I celebrated my 21st birthday in 1957 with my first partner Ernie Gilbert at the Flame Show Baron Brush Street, in the heart of Detroit’s thriving Negro community.
The Flame was “a black and tan club,” allowing for the mingling of races; “tan” being a euphemism for white. The attraction that memorable coming-of-age evening was the famed Jewel Box Review.
The Jewel Box Review, an internationally known drag show of 30 female impersonators – including the notorious Rae Bourbon, and one drag king, black Stormy Devereau – kicked off its high heels in 1939.
Ernie and I had corresponded for months, and he returned from Miami, when I told him the New York Central Railroad was hiring. (Back then its building housed 14 floors of busy thriving offices.
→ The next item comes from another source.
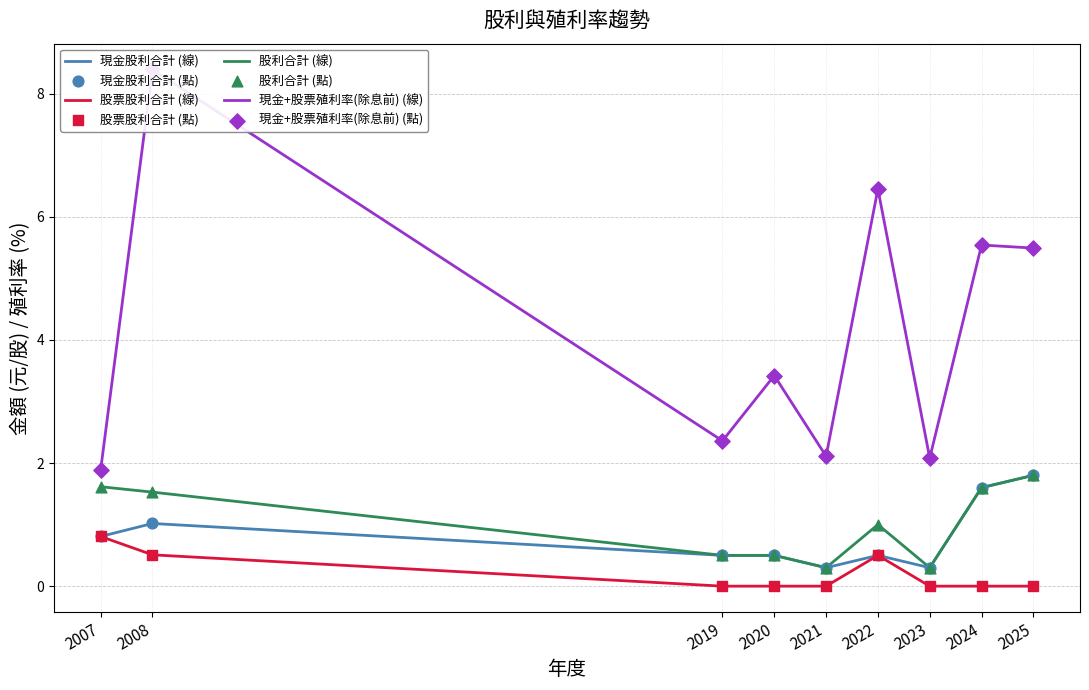

Which series has the largest total across all categories?

現金+股票殖利率(除息前)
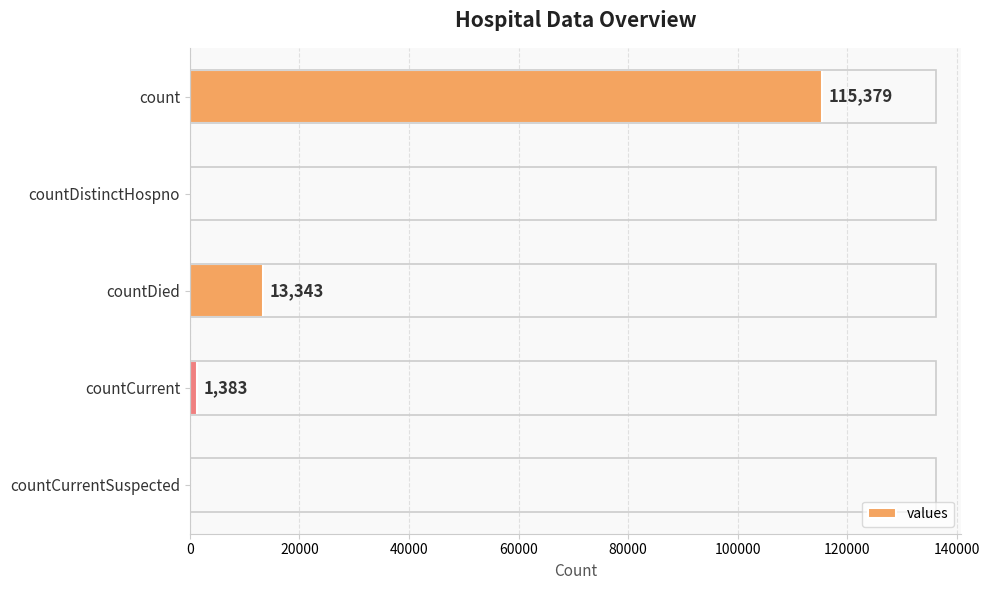

Reading top to bottom, what are all the values shown in this chart?

count=115379	countDistinctHospno=0	countDied=13343	countCurrent=1383	countCurrentSuspected=0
Today it’s Matty Moroun’s skeletal legacy to Detroit).
I left Harper Hospital along with several other OR Techs for more money, more benefits, seniority opportunities. (After Ernie was hired, we’d occasionally meet on the 13th floor, exchange physical pleasantries – chaste kisses – among the ten thousands of dusty freight waybills sequestered for storage and retrieval.)
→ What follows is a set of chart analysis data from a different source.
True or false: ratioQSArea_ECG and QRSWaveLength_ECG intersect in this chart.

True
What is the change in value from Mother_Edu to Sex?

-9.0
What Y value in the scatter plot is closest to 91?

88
With Ernie my gay life changed dramatically. For the three years we were together we were Mutt-and-Jeff inseparable. We didn’t frequent gay bars and I gradually stopped going to the Hub Grill and Mama’s where gay teenagers hung out.
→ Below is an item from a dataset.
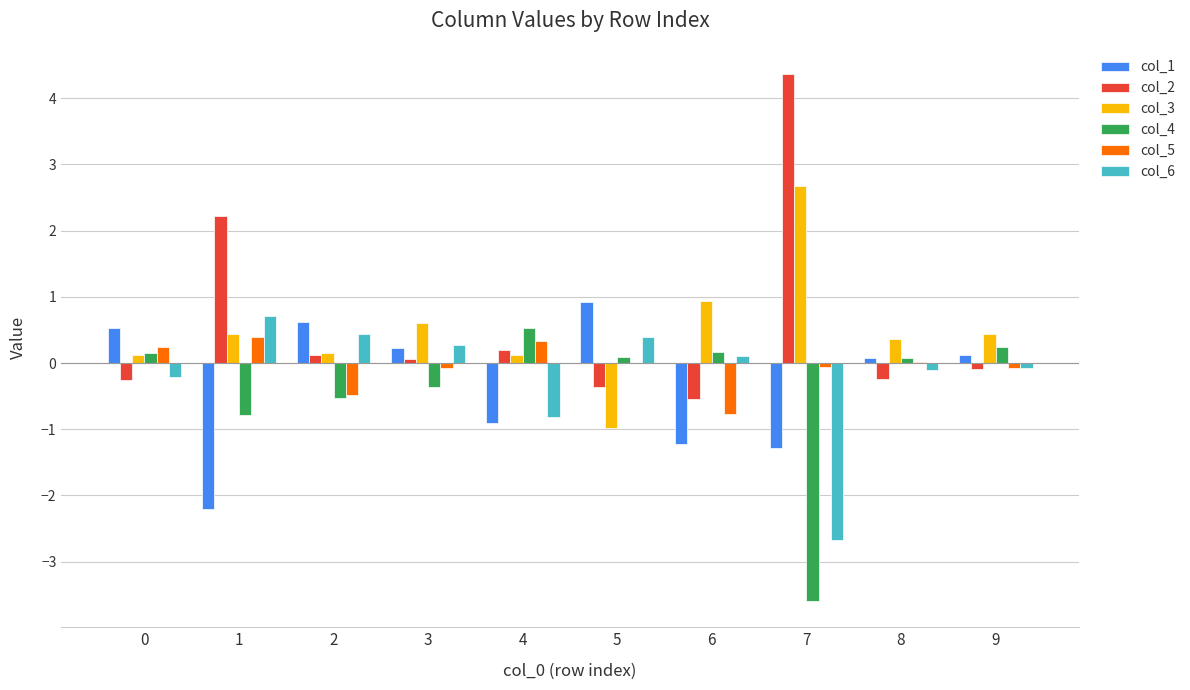

The value of col_3 at 1 is 0.4. True or false?

True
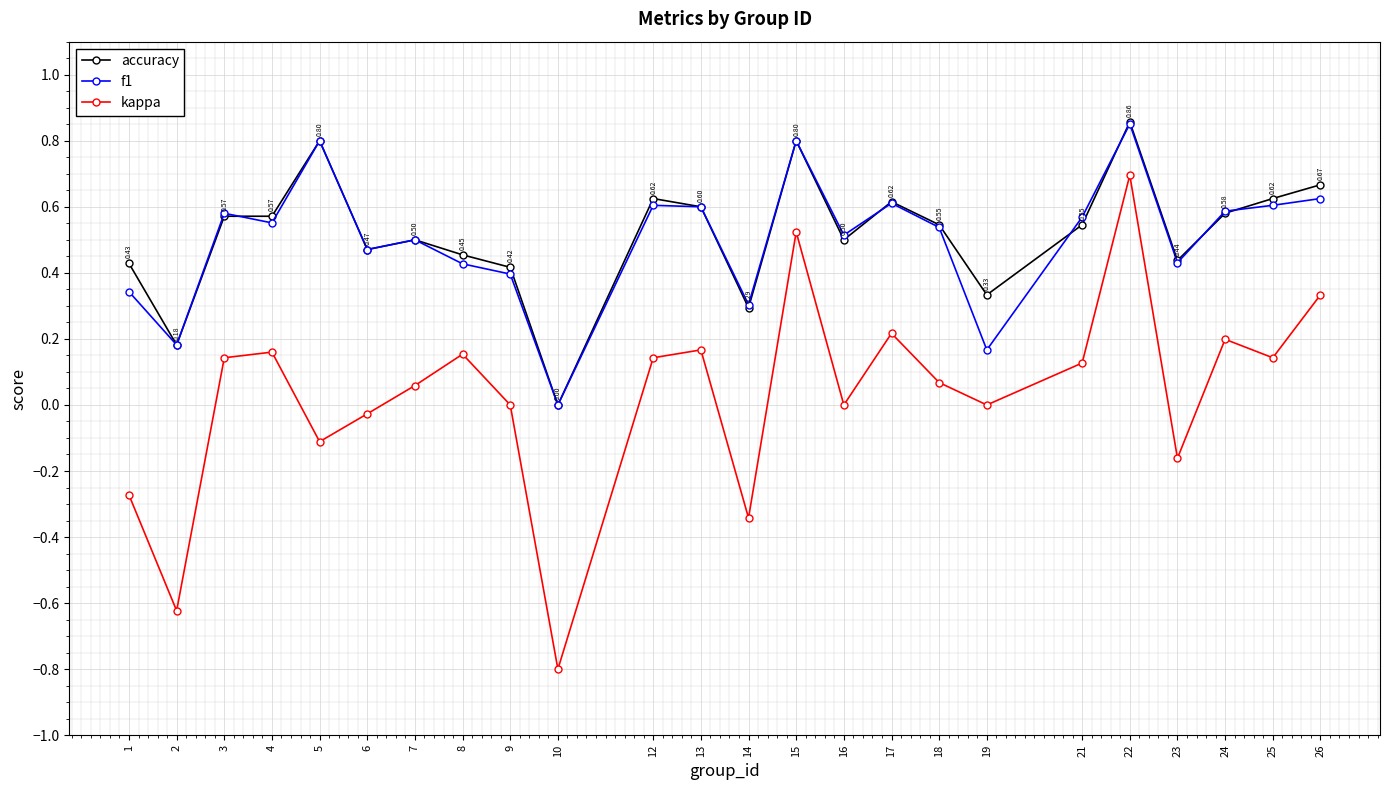

How many positive values does the accuracy series have?

23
Truth be known, I wasn’t comfortable hanging around with “flamers” – Estralita, The Empress, Marshmallow, Miss Bruce, Greta Go-Get-it!, Miss Dumplin’ – who were flagrant, middle-finger, swishes. (Looking back: their no-choice flamboyance provided cover for us closeted sissies.)
Ernie was Jewish, 23, shorter than me. His head of curly black hair measured up to my skinny shoulder. His father, Sam, was a physician. His mother, who lived to be 100, from Poland. (A cousin survived the Holocaust, bearing a tattooed concentration camp number on his arm.) I -longah lutche – “long noodle” – quickly learned Yiddish phrases of endearment.
Ernie had been a ballet dancer, studying with Detroit’s Sandra Severo Ballet Company, a company that placed many dancers in American Ballet Theater. He was also a classically trained pianist, soon resuming lessons with Evelyn Gervitch, who had studied with famous French concert pianist Robert Casadesus.
Ernie took me to a variety of cultural events. I saw my first foreign film (somehow managing to keep up with the subtitles), attended symphony concerts, ballets (delighting to see male dancers in tights), started listening to his classical 33-1/3 LP record collection. (My first favorite: Beethoven’s Second Piano Concerto.)
My own music taste (if it might be called that) had been Country & Western (“When My Blue Moon Turns to Gold Again”), Rhythm & Blues (“Lawdy, Lawdy, Miss Clawdy”). As for dance rhythms: as a teen I roller skated three nights weekly at the Arcadia Roller Rink, including Sunday’s mostly black, fast-paced sessions. I was benny hip on wheels.
Things changed further when Ernie became Wayne University Collegian music critic, seen with – hush, hush, rumored younger, same-sex love interest. It was a freebie education for me. I listened. I learned. It became a saving grace for me in the long run.